None of this is an argument for abolishing cloud labs. Quite the opposite. It is an argument for governing them early enough that their legitimate uses remain politically and socially sustainable. The lesson of high-risk infrastructure is always the same: When government waits for the spectacular failure, the eventual response is more likely to be panicked and poorly designed. As I have argued before, early regulation is not the enemy of technological progress; in industries where the downside risk is systemic, it is often the condition that makes progress durable.

The deeper obstacle is cultural. Biology still carries a strong presumption that openness is virtuous, friction is reactionary, and scientific infrastructure should be judged mainly by how much it accelerates discovery. That culture was easier to defend in a world where the hardest part was assembling enough talent, equipment, and institutional coordination to do difficult things at all. It is harder to defend in a world where the central question is how cheaply, remotely, and automatically difficult things can now be done.

The 1918 genome release should have taught us that biological information can itself be dangerous. Immune-escape models should have taught us that useful tools can also serve offensive ends. The synthetic-DNA loophole should have taught us that rules aimed only at intact finished products are not serious rules at all. And the OpenAI-Ginkgo demonstration should teach us the next lesson: Cloud labs make these risks materially greater by shrinking the distance between dangerous biological ideas and their physical execution.

We still tend to imagine bioterrorism in the imagery of the last century: secret vials, rogue states, and hidden facilities. The emerging threat is more banal and more contemporary, a distributed commercial ecosystem in which dangerous biological capability is lowered piece by piece by sequence availability, model-guided design, remote experimentation, and patchy governance.
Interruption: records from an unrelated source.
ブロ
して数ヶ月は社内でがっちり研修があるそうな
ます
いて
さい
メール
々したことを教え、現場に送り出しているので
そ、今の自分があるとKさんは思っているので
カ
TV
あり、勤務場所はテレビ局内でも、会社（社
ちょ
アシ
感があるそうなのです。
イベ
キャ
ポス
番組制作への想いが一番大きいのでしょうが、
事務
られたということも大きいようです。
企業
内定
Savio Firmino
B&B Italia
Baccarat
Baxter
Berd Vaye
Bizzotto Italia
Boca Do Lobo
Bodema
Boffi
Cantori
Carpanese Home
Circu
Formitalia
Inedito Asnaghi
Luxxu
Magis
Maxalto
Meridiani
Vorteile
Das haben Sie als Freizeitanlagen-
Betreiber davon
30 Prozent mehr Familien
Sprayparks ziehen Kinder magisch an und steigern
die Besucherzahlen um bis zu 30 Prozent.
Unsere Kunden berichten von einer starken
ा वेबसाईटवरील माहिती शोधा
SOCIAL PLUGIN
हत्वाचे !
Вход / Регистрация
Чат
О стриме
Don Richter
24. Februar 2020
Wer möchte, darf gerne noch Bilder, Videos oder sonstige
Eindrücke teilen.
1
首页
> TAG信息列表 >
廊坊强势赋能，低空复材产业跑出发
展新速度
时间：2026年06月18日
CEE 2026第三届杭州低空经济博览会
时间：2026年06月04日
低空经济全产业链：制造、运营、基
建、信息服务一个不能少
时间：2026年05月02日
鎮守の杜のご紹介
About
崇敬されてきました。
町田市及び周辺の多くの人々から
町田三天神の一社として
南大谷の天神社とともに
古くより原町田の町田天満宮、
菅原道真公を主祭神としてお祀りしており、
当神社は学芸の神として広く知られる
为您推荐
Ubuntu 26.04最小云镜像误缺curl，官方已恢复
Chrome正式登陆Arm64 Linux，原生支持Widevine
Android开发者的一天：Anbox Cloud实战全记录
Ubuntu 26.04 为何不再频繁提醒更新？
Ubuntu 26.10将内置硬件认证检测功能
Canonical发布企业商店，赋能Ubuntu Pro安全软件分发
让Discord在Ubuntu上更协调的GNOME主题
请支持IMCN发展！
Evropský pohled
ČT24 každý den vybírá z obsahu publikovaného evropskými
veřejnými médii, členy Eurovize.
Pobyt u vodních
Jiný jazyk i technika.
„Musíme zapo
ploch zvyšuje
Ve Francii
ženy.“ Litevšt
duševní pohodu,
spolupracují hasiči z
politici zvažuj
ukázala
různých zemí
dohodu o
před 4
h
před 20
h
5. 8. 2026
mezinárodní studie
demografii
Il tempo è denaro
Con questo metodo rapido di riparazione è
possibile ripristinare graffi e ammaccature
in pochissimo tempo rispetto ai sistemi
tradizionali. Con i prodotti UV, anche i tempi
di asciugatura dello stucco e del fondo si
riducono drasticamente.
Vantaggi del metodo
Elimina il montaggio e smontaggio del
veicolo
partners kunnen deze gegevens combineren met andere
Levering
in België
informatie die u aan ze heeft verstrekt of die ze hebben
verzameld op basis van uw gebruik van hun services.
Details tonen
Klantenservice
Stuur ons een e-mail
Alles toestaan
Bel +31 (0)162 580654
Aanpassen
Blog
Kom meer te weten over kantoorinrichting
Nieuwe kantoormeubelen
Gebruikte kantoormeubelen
By the time the vial appears, the real failure will already be over. It will have happened earlier and more imperceptibly: in software that turned biology into a remote-execution environment, in policy that regulated dangerous materials but not the chain of services that can assemble dangerous capability, and in a culture too complacent to see that reduced friction is now itself a security problem. The vial is not the beginning of the story. It is the last visible artifact of a long series of avoidable decisions.